A critical unpatched flaw in the open source Ray AI framework is being exploited by ShadowRay 2.0 to hijack NVIDIA GPU clusters worldwide.
A critical unpatched vulnerability (CVE-2023-48022, CVSS 9.8) in the open-source Ray AI framework is being actively exploited to convert NVIDIA GPU clusters into a globally self-spreading cryptomining botnet. Security analysts warn that easy-to-misconfigure Ray deployments are exposing AI compute infrastructure at massive scale.
The flaw persists due to a “long-standing design decision” that assumes Ray will operate only within isolated, trusted networks, without requiring authentication. However, more than 230,500 Ray servers are publicly accessible, creating a vast attack surface discoverable using the open-source utility interact.sh.
Codenamed ShadowRay 2.0, the campaign evolves previous attacks from September 2023 to March 2024. Threat actors exploit the unauthenticated Ray Job Submission API to submit malicious Bash and Python tasks, triggering spray-and-pray worm propagation across exposed dashboards.
The botnet uses XMRig to mine cryptocurrency while spreading laterally to internal nodes, creating reverse shells for remote control, and maintaining persistence with cron jobs that refresh every 15 minutes. The payload also terminates competing miners to maximise profits. Some code patterns indicate likely use of large language models in crafting the malware.

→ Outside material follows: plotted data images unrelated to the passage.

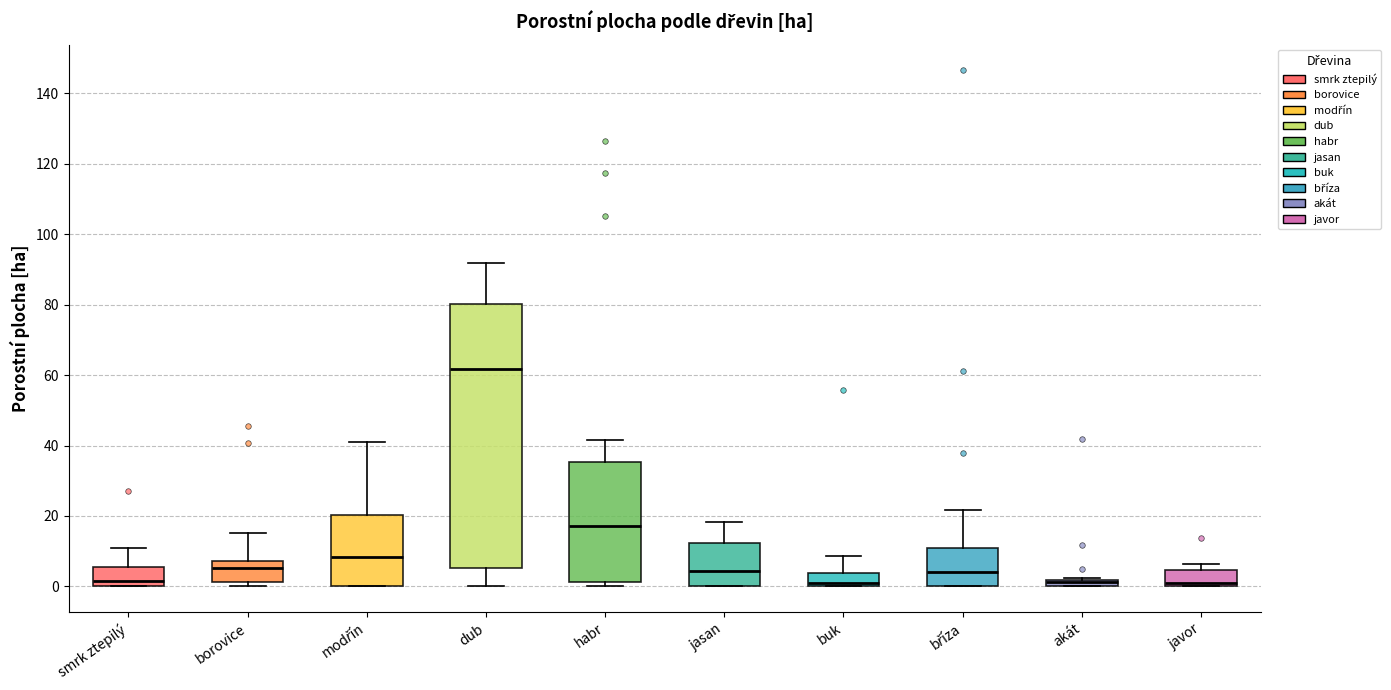

Where is the lower edge of the box for buk on the y-axis? The values are not printed on the chart, so give them approximately, as read against the axis.

0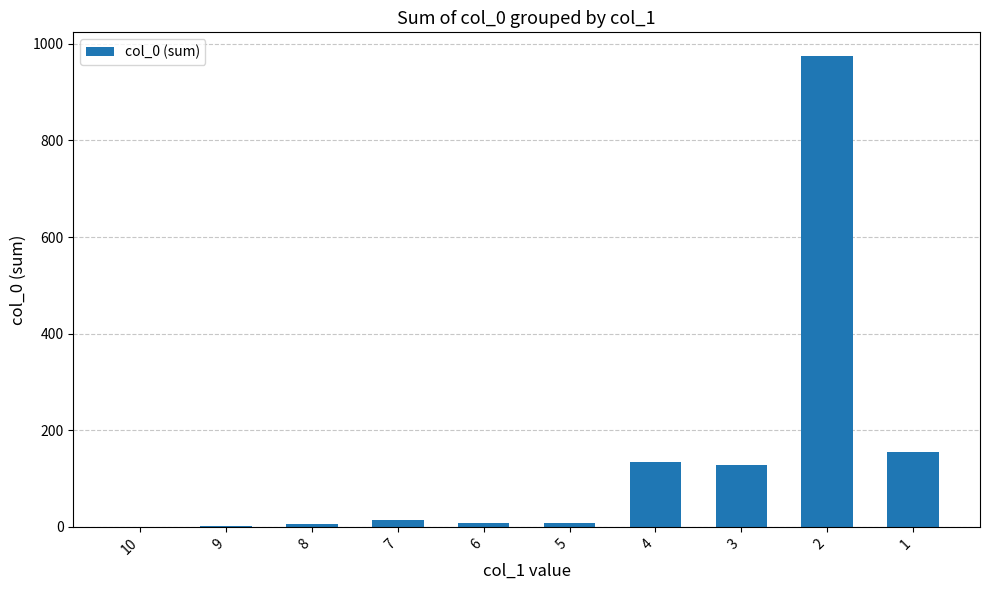

What is the average value?

143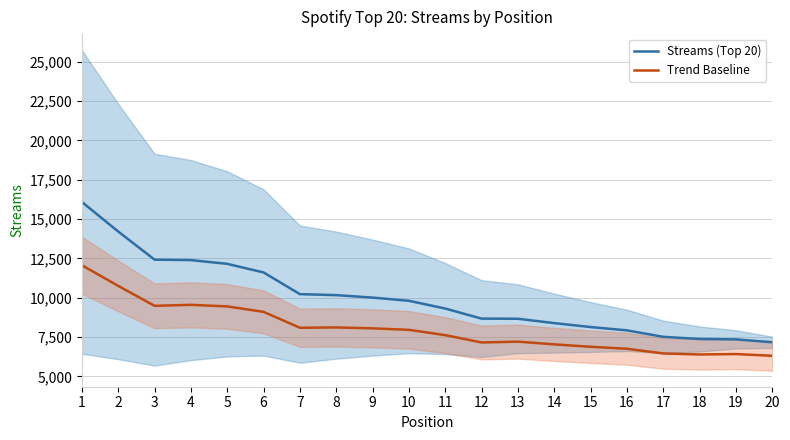

The value of Streams (Top 20) at 2 is 14208.0. True or false?

True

Stealth techniques include disguising malicious processes as Linux kernel services and capping CPU usage around 60%. A China-specific variant is also deployed.
Researchers Avi Lumelsky and Gal Elbaz note, “The threat actors have turned Ray’s legitimate orchestration features into tools for a self-propagating, globally cryptojacking operation, spreading autonomously across exposed Ray clusters.”
Compromised clusters have additionally been weaponised for denial-of-service attacks via sockstress, indicating a broader criminal monetisation strategy. Oligo Security said, “This transforms the operation from pure cryptojacking into a multi-purpose botnet… The target port 3333 is commonly used by mining pools.”
Ray’s developers at Anyscale have released a Ray Open Ports Checker and urge firewalling and authorisation for Dashboard port 8265 to prevent exposure.